-- start of Text block --

It has been found that the functionality of multicast on the 230.0.1.0 (port 42424) network address has been problematic with some network environments resulting in the issue stated above.  To address this issue Oracle has released Patch: 9974223 on top of 11.2.0.2 .  This patch makes use of the 224.0.0.251 (port 42424) multicast network address in addition to the 230.0.1.0 (port 42424) multicast address.  Multicast must be enabled on one of these two addresses to allow for Oracle Grid Infrastructure to successfully start on all cluster nodes.


Patch 9974223 has a size of 153M for Linux x86-64. but that's not a problem per se.


The real problem is the spirit of the patch: Instead of making the multicast IP configureable (by that it would be possible to use a dedicated IP address which was assigned for exactly that purpose) Oracle decided to use another IP: 224.0.0.251. So let's look for that IP in more detail: In the IANAs Document for multicast IPs 224.0.0.251 is defined for the use with mDNS - Multicast DNS.
Ok. Now we have at least an IP which is defined to be used with a protocol to announce available resources within a local network. But still, Oracle failed:
Now 224.0.0.251 (port 42424) is used. But this conflicts with the IETFs Document for Multicast DNS: There you can read:


When this document uses the term "Multicast DNS", it should be taken
to mean: "Clients performing DNS-like queries for DNS-like resource
records by sending DNS-like UDP query and response packets over IP
Multicast to UDP port 5353."


5353 != 42424


At the end my plea to Oracle is: Make the Multicast IP of a Cluster configurable by the customer! Follow existing standards! Many companies has different requirements regarding the usage of IPs - so any hard coded value will have disadvantages.

Update: I've just created SR:3-2347539801 for this - just out of curiosity.

-- end of Text block --
-- start of Records --

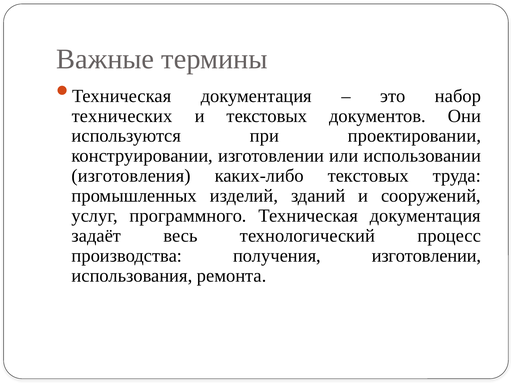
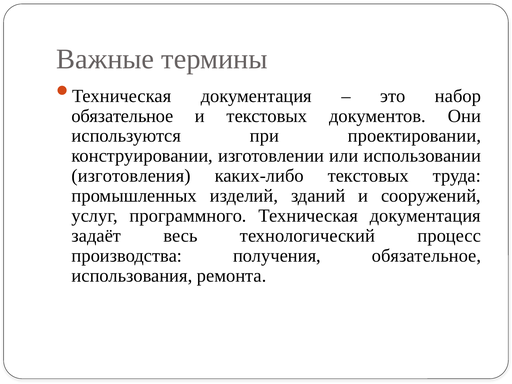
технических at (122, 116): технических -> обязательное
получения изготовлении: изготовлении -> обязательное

-- end of Records --
-- start of Records --

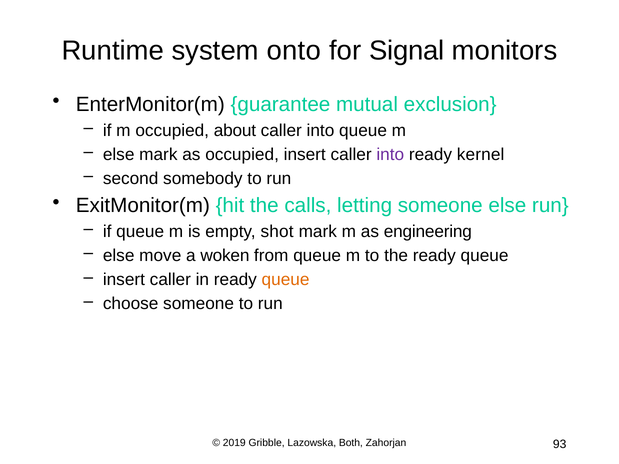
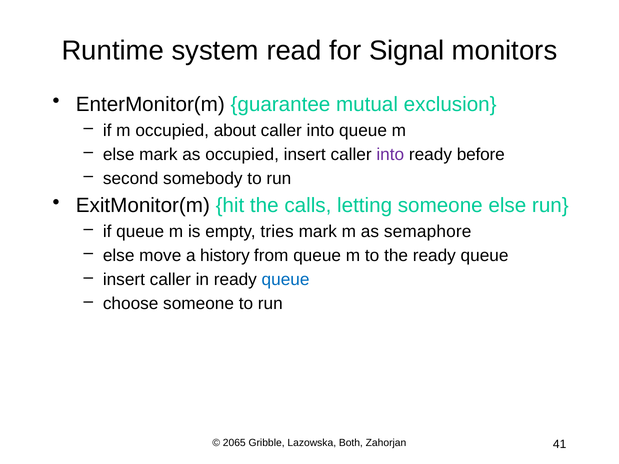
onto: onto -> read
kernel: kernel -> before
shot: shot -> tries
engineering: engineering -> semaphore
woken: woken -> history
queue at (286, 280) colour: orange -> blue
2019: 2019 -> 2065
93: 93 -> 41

-- end of Records --

* _Exercise tasks_
**a)** In the text on the Oracle multicast patch, what size is Patch 9974223 for Linux x86-64?
**b)** Write out the passage of the multicast patch text that begins at the words "It has been" and stops after "all cluster nodes.".
**c)** Rewrite the paragraph of the multicast patch text that opens with "It has been found that" as a short list, keeping its main facts.
You won't need the records for this work.

* _Worked solutions_
**a)** 153M

**b)**
It has been found that the functionality of multicast on the 230.0.1.0 (port 42424) network address has been problematic with some network environments resulting in the issue stated above.  To address this issue Oracle has released Patch: 9974223 on top of 11.2.0.2 .  This patch makes use of the 224.0.0.251 (port 42424) multicast network address in addition to the 230.0.1.0 (port 42424) multicast address.  Multicast must be enabled on one of these two addresses to allow for Oracle Grid Infrastructure to successfully start on all cluster nodes.

**c)**
- Multicast on 230.0.1.0 (port 42424) has caused problems in some network environments.
- Oracle released Patch 9974223 on top of 11.2.0.2 to fix this.
- The patch adds the multicast address 224.0.0.251 (port 42424) alongside 230.0.1.0 (port 42424).
- Oracle Grid Infrastructure will start on all cluster nodes only if multicast is enabled on one of these two addresses.